I need assistance with Azure onboarding. So in my organization different team manages azure so they are the owners. I will be only working on Sentinel part. We do have the license which includes Sentinel but I was asked to find out pre-requisite for Sentinel. Based on the documentation I do see dedicated workspace is needed & also need contributor access for that workspace but as I am not the admin & have currently no access to azure so I am just wondering what will be the best option for me to ask the other team member in order to activate Sentinel.
So is it the best option to get temporary admin access of azure so I can create workspace by myself or if I have to give instruction to other team to enable Sentinel then what are the steps I can follow?

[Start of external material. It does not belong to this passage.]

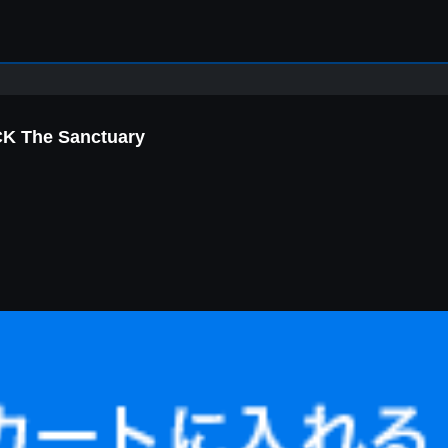
 The Sanctuary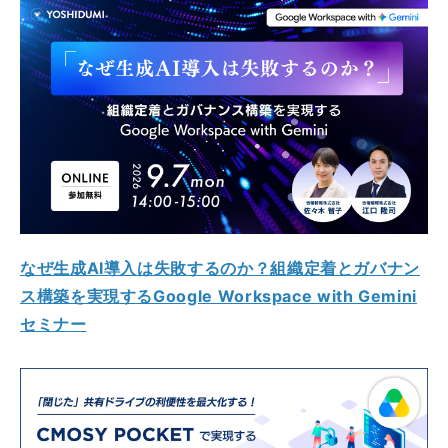
なぜ生成AI導入は失敗するのか？組織定着とガバナン
ス構築を実現するGoogle Workspace with Gemini
セミナー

Any suggestion would be appreciated 

3 Replies

@msef280 You do not necessarily need a dedicated workspace but it is better to use one to avoid excess charges.   If your company already has a Log Analytics workspace that it is using, and you want all the data to be in Azure Sentinel, you can use that.   

 

Otherwise, you need to look at all the regions your company will be using and if there will be data produced in those regions that need to go into Azure Sentinel.   Take into account the egress charges and determine if it will be better to use one workspace or multiple workspaces.  Take a look at this post for more information: Best practices for designing an Azure Sentinel or Azure Security Center Log Analytics workspace - Mi...

 

Also, keep in mind, that even if you get the rights to create Azure Sentinel, you will need to have either Security Administrator or Global Administrator to setup some of the data connectors.  A lot companies will not allow anyone outside of the IT department to have those rights so you will need to work with someone who has them to get everything setup.

 

I would also take a look at the Azure Sentinel All-in-one deployment, Azure-Sentinel/Tools/Sentinel-All-In-One at master · Azure/Azure-Sentinel (github.com), as a way to get your Azure Sentinel environment started.   You can then add the additional data connectors you need later.

Hi Gary,

Thanks a lot for the response. So if I don't have any access at all to Azure & my other members basically managing it then what should be the best approach from my side. So basically what i want is to activate azure sentinel but I want to do it by myself.

@msef280 : the challenge is that there is no such thing as a Sentinel license. The cost is based on actual use. As a result, we obviously need someone with the right permissions to onboard Sentinel and essentially approve the charges. Same as for example creating a VM on Azure: it costs, so someone with the right permissions is needed to create it.